MIT DER SELBSTSTÄNDIGKEIT AUF DU UND DU: Die Chefinnen kommen
■ Jede dritte Firma wird von einer Frau angemeldet
Berlin (taz) — Ein Zimmer für sich allein genügt vielen Frauen nicht mehr: Die eigene Firma muß es sein, selbst wenn es nur ein Klein- oder Kleinstbetrieb ist. Mittlerweile wird im Westteil Deutschlands jedes dritte Unternehmen von Frauen gegründet. 1975 war es nur jeder zehnte Betrieb in der BRD (einschließlich West-Berlin). Im Gebiet der ehemaligen DDR machen sich bislang noch vor allem Männer selbständig. Nur 2,1 Prozent der zinsgünstigen Darlehen aus dem ERP-Kreditfond gingen bisher an weibliche Existenzgründer (in Westdeutschland dagegen 20,9 Prozent).

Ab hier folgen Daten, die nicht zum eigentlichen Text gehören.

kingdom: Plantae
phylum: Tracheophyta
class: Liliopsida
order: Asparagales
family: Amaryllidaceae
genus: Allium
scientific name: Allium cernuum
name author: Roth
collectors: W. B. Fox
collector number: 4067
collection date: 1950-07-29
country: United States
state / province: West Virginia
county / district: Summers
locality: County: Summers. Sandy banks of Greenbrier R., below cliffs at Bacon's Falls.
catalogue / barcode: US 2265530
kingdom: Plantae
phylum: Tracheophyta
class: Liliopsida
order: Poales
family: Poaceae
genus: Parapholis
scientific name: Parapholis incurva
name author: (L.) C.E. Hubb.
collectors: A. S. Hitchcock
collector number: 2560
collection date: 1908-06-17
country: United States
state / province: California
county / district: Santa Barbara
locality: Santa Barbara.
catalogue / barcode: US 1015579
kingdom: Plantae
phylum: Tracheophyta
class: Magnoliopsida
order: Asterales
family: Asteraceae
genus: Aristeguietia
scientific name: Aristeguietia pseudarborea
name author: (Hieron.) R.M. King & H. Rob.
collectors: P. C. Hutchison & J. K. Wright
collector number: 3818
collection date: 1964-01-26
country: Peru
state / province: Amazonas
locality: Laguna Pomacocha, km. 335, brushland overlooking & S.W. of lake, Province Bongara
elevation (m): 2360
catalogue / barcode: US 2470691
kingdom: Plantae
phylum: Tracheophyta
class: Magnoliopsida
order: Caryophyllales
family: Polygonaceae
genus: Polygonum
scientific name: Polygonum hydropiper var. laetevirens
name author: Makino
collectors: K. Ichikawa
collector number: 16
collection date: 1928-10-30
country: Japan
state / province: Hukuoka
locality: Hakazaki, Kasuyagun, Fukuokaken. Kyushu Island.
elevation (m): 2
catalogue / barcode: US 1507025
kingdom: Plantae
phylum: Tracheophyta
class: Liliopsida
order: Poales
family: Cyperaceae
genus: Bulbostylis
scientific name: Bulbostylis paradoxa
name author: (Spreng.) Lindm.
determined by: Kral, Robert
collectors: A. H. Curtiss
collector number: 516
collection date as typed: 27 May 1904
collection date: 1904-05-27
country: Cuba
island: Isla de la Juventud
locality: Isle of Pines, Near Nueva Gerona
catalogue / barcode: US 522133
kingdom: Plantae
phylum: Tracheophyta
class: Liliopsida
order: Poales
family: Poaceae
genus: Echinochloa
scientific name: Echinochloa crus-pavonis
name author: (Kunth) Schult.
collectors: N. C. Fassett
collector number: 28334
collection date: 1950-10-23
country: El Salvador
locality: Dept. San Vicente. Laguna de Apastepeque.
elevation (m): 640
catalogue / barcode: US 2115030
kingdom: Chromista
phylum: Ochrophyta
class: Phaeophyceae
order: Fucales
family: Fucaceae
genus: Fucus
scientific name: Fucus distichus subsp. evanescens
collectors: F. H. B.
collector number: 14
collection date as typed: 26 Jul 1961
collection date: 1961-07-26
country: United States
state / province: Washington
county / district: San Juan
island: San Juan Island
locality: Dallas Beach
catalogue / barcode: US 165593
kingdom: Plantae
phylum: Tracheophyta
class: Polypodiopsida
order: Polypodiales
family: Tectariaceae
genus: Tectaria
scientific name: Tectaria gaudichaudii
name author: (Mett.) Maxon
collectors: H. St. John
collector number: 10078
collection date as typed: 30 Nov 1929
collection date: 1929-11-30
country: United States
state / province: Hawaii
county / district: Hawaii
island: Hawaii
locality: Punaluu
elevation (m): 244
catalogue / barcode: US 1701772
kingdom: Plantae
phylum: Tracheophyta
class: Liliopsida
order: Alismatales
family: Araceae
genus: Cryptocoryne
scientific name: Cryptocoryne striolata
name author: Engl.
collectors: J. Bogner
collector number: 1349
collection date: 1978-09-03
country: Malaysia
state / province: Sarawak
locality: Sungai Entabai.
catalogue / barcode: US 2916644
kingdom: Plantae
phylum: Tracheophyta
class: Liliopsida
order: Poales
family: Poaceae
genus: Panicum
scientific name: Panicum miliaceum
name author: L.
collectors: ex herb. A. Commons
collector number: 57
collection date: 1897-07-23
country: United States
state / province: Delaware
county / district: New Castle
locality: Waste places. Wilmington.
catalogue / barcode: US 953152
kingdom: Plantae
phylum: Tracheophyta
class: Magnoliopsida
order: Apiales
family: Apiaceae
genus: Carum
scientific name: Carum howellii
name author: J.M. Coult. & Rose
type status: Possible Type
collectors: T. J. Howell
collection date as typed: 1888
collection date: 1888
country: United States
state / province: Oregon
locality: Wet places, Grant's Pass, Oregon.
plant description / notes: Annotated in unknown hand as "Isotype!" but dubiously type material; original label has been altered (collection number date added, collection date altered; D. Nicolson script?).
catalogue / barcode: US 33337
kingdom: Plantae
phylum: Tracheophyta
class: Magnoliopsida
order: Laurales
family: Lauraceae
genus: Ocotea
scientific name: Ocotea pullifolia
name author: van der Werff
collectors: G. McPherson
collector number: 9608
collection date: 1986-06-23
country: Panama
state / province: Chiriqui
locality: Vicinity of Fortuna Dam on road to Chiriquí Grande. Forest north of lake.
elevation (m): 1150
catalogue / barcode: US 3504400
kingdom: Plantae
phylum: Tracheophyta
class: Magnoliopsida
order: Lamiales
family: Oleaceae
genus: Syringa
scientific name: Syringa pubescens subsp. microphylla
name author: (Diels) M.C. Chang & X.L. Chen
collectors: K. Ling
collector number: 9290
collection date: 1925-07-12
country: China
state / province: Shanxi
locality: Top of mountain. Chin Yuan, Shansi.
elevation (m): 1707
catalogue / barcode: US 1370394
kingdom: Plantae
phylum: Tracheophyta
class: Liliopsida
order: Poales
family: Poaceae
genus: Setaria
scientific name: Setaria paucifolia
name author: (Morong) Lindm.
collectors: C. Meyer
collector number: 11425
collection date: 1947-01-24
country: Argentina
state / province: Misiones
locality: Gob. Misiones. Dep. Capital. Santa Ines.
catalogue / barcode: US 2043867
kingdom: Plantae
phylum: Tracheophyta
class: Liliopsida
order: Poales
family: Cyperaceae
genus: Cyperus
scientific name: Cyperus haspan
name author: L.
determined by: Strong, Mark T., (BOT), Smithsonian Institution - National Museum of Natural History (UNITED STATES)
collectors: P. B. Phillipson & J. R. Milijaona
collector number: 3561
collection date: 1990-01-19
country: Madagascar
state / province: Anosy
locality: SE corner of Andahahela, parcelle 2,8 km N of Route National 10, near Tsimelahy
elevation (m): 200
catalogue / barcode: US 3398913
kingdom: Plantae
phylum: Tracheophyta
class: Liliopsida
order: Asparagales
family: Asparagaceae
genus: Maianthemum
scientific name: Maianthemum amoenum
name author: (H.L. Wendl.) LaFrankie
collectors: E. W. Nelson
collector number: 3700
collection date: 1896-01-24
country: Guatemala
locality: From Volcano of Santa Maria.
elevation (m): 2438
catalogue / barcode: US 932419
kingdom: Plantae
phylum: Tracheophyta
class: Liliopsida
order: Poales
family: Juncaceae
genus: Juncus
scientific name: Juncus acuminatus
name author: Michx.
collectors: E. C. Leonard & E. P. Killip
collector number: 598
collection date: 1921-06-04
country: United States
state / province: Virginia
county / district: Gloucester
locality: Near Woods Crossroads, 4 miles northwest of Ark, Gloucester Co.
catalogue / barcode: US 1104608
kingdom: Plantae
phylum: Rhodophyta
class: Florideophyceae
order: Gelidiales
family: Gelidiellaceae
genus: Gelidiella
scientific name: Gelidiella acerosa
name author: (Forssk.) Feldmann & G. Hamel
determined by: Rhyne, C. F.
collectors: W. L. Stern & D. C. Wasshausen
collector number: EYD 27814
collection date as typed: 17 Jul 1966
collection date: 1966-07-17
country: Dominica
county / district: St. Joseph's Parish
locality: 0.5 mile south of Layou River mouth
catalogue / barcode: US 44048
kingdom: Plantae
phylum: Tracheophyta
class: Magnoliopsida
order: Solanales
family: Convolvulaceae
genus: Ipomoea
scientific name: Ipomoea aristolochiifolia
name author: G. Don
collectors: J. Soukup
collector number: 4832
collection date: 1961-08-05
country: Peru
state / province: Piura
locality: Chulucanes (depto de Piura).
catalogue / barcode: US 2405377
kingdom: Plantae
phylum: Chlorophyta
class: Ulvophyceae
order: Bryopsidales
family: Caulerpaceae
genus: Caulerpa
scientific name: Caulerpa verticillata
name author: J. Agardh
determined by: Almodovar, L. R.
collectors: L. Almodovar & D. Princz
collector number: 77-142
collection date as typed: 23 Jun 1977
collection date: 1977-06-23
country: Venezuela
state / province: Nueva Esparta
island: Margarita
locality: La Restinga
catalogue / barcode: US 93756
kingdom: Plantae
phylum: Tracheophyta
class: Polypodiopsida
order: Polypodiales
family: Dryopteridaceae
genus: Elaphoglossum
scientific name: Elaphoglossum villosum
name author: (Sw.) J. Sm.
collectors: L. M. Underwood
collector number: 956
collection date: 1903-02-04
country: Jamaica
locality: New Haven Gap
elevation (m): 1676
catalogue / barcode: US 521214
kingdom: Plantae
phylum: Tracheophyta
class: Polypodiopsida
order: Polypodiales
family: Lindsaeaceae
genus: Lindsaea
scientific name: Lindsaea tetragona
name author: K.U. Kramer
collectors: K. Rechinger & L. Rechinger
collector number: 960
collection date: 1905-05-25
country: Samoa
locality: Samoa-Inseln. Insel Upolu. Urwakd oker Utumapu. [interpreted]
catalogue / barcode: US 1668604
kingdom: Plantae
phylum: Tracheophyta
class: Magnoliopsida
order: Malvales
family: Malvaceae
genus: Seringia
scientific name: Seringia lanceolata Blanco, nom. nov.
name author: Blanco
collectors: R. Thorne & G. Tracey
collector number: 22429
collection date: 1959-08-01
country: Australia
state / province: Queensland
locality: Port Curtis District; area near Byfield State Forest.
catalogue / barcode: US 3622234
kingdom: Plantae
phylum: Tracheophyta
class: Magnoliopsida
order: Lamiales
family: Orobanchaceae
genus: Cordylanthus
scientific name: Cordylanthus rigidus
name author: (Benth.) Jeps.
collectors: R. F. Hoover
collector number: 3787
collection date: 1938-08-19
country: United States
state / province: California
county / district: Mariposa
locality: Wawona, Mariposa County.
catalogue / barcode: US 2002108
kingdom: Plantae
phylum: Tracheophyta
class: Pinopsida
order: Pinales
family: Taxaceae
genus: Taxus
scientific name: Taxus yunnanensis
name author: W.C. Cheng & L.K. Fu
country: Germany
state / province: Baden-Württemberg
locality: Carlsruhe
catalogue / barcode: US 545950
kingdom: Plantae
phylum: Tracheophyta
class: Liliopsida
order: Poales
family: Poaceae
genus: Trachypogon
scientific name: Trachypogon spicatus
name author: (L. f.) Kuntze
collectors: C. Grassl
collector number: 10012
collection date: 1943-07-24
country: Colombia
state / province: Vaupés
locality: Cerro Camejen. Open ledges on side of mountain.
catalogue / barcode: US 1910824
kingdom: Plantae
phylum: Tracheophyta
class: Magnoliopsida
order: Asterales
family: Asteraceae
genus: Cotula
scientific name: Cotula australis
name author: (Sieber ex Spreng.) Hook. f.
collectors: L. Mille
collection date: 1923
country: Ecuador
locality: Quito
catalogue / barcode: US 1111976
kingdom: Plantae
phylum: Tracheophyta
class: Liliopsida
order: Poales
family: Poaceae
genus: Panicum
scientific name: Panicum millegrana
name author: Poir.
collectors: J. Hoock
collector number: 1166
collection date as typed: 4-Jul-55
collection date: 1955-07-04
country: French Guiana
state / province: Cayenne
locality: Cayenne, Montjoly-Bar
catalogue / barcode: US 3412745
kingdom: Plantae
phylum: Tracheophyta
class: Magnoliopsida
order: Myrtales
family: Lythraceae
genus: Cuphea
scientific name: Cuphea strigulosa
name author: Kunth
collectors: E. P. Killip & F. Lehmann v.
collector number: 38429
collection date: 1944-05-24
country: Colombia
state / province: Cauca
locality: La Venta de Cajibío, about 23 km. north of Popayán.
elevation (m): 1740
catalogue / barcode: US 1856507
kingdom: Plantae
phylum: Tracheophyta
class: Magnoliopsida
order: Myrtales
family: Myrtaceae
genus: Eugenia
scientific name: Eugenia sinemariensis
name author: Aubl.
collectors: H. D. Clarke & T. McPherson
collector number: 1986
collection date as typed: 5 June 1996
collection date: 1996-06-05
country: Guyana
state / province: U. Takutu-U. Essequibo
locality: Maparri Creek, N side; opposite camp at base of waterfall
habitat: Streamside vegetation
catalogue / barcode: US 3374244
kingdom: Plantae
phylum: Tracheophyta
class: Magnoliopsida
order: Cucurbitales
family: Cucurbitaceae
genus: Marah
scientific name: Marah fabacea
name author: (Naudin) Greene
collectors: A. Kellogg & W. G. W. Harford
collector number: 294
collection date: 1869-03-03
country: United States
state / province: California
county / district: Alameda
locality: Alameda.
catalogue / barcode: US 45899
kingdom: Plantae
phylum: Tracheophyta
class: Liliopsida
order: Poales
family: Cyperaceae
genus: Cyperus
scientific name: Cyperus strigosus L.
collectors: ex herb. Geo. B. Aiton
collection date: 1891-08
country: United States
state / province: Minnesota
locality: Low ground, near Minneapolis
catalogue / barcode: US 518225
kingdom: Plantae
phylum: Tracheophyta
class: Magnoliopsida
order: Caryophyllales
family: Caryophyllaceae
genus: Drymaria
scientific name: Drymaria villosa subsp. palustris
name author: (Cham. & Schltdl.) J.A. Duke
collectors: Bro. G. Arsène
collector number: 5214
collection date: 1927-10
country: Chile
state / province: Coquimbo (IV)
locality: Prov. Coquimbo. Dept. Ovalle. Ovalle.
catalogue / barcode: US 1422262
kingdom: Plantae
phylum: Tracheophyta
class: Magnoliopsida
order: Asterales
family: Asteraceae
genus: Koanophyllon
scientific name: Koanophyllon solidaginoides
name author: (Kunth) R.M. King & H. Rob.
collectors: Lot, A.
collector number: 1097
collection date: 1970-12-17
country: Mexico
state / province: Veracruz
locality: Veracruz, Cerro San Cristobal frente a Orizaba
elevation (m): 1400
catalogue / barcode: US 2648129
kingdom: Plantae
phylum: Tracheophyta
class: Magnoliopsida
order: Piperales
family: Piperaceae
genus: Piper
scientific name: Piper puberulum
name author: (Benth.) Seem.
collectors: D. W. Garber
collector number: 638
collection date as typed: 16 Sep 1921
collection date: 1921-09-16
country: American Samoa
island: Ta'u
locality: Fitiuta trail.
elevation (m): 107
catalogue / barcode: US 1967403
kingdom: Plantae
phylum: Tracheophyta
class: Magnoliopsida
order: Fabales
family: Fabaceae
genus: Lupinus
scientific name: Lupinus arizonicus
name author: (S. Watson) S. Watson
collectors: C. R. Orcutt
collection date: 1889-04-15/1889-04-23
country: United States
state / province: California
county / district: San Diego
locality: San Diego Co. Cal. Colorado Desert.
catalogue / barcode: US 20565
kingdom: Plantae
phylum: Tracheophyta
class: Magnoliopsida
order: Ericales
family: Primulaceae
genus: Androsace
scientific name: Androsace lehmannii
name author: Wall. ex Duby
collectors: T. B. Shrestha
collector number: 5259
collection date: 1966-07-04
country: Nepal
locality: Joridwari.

Es ist aber zu erwarten, daß in nächster Zeit mehr Gründerinnen in der Ex-DDR dazukommen, weil dort viele qualifizierte Frauen von Arbeitslosigleit bedroht sind. Auch generelle Unzufriedenheit mit dem traditionellen Arbeitsmarkt bewegt Frauen dazu, sich selbständig zu machen: Sie wollen aussteigen oder wiedereinsteigen und ihre Qualifikationen und Ideen am selbstgeschaffenen und selbstbestimmteren Arbeitsplatz verwirklichen. Vor Illusionen muß aber gewarnt werden, denn der eigene Betrieb schützt nicht vor „marktgängigen Benachteiligungen“, weiß Fachfrau Gerda Lischke vom Berliner Weiterbildungssprojekt „Gründungsrausch“. Das belegen die Frauenbetriebe der feministischen Szene, in denen Selbstausbeutung und miese Stundenlöhne dem politischen Anspruch auf selbstbestimmtere Freiräume und größere Solidarität oft genug entgegenstehen.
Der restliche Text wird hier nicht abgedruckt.